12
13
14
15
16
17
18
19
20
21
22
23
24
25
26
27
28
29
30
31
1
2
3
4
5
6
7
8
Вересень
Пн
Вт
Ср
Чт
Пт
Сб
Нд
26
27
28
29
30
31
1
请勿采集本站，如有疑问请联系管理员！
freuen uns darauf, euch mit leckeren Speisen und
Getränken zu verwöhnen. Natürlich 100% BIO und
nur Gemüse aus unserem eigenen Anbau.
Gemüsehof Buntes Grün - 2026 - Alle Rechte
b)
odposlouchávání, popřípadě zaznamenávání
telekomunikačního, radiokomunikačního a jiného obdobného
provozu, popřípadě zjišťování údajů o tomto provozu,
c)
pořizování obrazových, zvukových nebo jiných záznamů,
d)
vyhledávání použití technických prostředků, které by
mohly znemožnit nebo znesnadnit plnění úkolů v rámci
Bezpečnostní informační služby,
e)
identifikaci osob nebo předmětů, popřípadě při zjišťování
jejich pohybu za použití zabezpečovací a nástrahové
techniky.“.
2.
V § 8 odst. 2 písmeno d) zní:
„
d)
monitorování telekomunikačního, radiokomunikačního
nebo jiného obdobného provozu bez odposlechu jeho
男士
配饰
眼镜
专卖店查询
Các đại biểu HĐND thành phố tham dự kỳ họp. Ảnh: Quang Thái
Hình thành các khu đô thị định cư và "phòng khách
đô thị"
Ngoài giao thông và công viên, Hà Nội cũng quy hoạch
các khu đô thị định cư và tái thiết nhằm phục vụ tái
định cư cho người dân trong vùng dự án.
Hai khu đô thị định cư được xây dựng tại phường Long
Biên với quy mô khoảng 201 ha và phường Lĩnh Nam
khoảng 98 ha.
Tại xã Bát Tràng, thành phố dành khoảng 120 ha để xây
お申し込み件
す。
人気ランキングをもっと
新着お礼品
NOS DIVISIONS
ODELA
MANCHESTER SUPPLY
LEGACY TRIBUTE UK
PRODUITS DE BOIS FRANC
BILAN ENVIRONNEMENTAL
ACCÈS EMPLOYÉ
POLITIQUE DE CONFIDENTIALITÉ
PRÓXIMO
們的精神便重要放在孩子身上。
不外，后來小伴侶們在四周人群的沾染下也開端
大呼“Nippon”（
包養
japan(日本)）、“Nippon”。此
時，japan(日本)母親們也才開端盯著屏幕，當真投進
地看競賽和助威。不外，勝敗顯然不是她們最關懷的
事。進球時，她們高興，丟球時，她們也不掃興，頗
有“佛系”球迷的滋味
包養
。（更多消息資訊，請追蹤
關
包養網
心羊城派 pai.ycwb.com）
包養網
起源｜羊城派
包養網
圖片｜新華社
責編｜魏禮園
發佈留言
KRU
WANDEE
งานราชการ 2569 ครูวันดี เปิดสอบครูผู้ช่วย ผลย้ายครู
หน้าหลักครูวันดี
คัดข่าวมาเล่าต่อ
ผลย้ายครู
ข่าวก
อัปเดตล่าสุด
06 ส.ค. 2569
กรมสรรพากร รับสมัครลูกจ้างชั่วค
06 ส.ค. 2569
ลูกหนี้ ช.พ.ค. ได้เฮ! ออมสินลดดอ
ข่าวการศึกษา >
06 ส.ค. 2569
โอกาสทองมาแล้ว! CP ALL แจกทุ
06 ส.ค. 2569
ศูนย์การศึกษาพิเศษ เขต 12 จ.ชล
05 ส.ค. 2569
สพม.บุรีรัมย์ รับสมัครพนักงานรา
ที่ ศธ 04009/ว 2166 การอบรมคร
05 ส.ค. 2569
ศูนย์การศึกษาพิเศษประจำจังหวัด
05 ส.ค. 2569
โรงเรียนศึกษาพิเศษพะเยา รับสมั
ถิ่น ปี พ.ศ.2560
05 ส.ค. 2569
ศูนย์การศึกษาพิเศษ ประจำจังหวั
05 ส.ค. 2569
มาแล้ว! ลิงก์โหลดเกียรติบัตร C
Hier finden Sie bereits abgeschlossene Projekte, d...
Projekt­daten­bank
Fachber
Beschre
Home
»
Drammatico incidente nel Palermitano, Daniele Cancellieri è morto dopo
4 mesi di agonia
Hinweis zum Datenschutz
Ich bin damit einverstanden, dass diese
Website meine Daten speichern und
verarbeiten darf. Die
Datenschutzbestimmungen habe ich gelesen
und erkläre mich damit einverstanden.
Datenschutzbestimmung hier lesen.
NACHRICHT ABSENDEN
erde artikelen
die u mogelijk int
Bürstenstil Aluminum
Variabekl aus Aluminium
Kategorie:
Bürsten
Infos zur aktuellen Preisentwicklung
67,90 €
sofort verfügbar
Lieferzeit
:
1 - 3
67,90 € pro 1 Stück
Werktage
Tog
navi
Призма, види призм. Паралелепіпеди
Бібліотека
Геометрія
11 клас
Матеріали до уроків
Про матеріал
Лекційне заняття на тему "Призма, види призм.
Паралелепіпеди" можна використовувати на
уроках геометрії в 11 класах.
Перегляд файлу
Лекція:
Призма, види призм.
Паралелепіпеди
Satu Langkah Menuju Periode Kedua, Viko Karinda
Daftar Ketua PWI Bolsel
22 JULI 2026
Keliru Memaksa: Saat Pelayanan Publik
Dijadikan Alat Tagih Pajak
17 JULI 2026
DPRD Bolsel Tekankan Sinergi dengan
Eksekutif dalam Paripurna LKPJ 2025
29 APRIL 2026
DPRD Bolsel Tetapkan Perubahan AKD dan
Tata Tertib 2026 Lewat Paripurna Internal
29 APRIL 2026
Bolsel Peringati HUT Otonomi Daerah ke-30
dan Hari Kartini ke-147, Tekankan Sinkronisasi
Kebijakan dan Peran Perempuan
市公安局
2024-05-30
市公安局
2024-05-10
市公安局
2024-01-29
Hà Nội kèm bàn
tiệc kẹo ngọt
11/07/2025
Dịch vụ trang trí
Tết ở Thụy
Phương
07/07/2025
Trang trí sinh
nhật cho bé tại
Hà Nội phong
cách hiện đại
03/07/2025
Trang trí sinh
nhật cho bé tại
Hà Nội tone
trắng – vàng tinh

===

Isolate each line of the listing above that includes "použití". Copy it.

OUTPUT BELOW -
vyhledávání použití technických prostředků, které by
jejich pohybu za použití zabezpečovací a nástrahové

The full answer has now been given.